**AIM:**
Copy the rows verbatim, starting at the line containing "Rendered at 1654 by 931 pixels." and ending after the line containing "picture [0, 0, 1654, 931]".

(Bounding box annotations)
————

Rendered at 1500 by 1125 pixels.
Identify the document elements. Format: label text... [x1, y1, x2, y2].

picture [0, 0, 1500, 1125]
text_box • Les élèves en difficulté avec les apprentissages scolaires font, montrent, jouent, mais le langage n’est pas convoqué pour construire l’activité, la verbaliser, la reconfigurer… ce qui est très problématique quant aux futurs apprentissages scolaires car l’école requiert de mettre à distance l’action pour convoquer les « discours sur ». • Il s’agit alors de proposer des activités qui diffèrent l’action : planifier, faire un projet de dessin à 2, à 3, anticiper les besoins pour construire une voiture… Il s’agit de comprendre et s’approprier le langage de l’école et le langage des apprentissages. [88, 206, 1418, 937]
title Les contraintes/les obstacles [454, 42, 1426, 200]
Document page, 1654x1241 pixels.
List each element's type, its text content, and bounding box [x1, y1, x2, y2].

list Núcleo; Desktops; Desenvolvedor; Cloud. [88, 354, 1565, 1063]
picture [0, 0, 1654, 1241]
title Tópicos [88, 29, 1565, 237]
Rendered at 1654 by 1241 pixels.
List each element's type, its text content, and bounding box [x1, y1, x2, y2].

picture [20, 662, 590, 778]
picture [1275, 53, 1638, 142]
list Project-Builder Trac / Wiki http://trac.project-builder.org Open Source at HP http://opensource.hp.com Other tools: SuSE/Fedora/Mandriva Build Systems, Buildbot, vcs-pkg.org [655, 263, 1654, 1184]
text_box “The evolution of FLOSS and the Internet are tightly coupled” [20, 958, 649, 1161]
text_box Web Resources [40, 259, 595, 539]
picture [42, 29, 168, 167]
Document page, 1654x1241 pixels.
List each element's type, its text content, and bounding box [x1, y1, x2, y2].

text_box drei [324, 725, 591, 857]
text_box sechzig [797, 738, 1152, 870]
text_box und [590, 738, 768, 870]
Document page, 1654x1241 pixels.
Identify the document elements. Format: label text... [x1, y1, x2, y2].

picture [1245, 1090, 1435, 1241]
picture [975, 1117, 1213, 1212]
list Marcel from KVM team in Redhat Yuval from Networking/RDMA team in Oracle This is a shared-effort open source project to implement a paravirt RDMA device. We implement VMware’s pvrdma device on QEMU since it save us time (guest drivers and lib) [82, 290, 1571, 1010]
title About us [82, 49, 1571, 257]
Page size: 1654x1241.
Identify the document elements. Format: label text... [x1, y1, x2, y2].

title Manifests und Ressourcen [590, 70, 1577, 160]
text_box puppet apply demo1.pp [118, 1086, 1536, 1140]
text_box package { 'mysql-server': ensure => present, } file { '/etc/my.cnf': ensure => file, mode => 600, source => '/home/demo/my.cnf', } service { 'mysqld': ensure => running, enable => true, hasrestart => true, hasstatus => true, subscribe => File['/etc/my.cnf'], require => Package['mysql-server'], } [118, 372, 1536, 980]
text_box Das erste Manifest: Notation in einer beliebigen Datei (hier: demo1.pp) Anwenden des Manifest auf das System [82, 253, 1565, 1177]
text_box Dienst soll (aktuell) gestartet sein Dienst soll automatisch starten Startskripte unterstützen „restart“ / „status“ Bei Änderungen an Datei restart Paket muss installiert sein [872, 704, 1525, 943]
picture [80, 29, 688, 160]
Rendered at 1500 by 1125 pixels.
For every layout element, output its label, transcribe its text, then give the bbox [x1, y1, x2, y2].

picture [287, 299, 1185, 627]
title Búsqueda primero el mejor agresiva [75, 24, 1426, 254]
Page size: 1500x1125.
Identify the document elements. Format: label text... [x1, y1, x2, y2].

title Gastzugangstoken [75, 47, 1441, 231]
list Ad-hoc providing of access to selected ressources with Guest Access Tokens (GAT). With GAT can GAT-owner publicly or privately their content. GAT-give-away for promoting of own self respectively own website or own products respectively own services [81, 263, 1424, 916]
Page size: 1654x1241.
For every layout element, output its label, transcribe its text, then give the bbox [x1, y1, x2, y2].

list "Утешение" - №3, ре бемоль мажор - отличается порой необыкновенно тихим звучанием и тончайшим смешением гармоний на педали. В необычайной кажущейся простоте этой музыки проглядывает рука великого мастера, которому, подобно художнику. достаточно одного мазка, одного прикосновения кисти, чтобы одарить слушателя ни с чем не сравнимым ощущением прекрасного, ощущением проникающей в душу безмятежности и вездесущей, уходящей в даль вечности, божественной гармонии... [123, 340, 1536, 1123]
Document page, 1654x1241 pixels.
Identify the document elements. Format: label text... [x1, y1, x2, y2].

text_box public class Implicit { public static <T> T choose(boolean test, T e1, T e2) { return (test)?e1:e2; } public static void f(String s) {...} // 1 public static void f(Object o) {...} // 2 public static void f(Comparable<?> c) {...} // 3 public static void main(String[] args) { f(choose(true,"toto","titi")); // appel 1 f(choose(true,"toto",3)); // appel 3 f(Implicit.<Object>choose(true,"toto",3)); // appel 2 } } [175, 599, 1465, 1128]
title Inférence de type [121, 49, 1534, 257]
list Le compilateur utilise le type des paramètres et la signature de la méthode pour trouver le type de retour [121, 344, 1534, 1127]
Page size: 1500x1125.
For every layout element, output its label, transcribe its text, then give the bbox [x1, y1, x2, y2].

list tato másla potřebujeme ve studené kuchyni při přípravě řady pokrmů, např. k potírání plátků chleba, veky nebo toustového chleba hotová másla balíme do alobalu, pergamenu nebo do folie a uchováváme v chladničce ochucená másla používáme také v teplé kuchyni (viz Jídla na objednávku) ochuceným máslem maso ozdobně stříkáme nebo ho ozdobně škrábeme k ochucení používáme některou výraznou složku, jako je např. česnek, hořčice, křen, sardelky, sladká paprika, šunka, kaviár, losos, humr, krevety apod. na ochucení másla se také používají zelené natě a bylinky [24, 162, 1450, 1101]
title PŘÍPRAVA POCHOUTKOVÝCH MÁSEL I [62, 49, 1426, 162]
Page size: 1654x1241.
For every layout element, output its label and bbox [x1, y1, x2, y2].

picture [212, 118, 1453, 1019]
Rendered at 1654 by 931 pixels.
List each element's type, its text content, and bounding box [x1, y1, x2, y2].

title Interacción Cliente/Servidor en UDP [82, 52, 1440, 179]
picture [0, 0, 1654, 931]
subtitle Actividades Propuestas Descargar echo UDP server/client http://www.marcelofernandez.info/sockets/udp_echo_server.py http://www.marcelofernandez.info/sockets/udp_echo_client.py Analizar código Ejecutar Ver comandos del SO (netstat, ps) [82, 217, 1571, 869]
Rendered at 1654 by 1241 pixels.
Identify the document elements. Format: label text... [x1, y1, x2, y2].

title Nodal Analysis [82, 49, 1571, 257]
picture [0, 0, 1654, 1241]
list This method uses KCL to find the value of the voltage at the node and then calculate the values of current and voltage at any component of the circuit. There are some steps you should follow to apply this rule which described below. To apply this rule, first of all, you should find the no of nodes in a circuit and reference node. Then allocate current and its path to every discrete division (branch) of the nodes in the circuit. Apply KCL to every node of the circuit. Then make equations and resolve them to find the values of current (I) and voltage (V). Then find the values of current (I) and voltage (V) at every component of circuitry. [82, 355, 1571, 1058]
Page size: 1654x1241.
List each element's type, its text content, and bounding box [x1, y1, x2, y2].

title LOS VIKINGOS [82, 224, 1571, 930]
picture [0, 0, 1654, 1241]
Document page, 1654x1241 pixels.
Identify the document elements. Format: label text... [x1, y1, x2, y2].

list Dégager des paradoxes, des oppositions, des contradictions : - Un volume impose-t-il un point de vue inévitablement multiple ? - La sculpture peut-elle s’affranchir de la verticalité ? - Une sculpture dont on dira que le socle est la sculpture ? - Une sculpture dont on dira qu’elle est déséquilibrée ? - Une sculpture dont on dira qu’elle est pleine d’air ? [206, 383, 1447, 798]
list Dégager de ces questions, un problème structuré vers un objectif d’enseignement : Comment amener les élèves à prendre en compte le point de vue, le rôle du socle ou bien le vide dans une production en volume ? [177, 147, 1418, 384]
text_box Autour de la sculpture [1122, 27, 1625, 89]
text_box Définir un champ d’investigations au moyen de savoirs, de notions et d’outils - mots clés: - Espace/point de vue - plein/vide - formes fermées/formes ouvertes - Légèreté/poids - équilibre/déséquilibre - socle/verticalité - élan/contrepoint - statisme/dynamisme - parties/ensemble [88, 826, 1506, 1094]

————

**RESULT OF THE EXERCISE:**
Rendered at 1654 by 931 pixels.
List each element's type, its text content, and bounding box [x1, y1, x2, y2].

title Interacción Cliente/Servidor en UDP [82, 52, 1440, 179]
picture [0, 0, 1654, 931]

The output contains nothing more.